--- START ---

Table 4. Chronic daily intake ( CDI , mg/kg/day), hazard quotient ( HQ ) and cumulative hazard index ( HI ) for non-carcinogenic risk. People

--- END ---
--- START ---

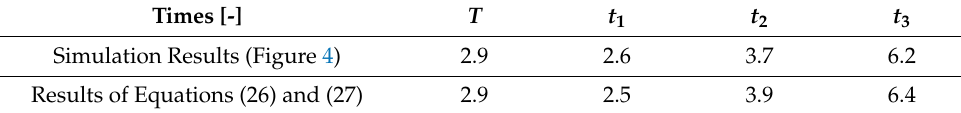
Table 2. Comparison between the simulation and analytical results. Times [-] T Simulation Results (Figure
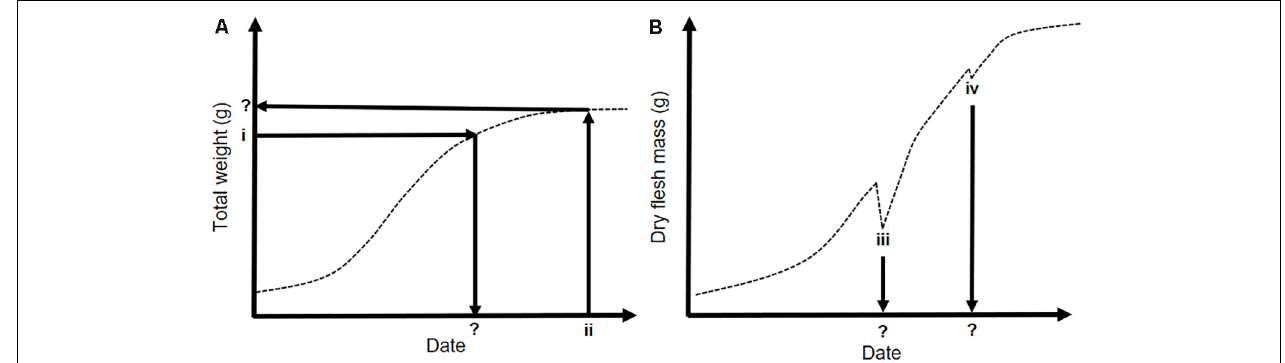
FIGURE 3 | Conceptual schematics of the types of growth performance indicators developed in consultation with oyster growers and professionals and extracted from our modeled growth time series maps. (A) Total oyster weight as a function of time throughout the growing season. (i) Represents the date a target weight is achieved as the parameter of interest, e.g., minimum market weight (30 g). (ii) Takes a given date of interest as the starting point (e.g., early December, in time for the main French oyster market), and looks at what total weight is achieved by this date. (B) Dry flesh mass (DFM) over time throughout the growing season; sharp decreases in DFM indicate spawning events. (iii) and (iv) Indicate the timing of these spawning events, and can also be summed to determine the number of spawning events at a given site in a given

--- END ---
--- START ---

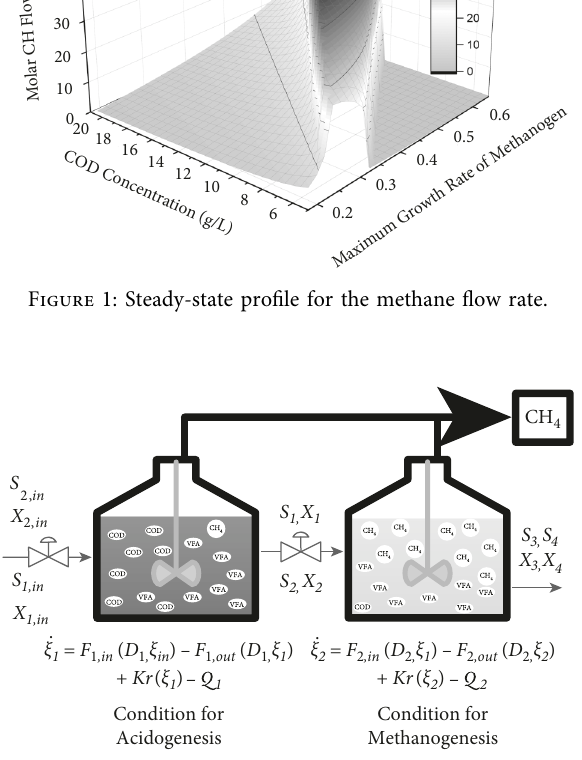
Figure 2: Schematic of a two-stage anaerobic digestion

--- END ---

Work to complete:
Check every line in the material above for the string "Table", then give only the number of lines that have it.

Your response:
2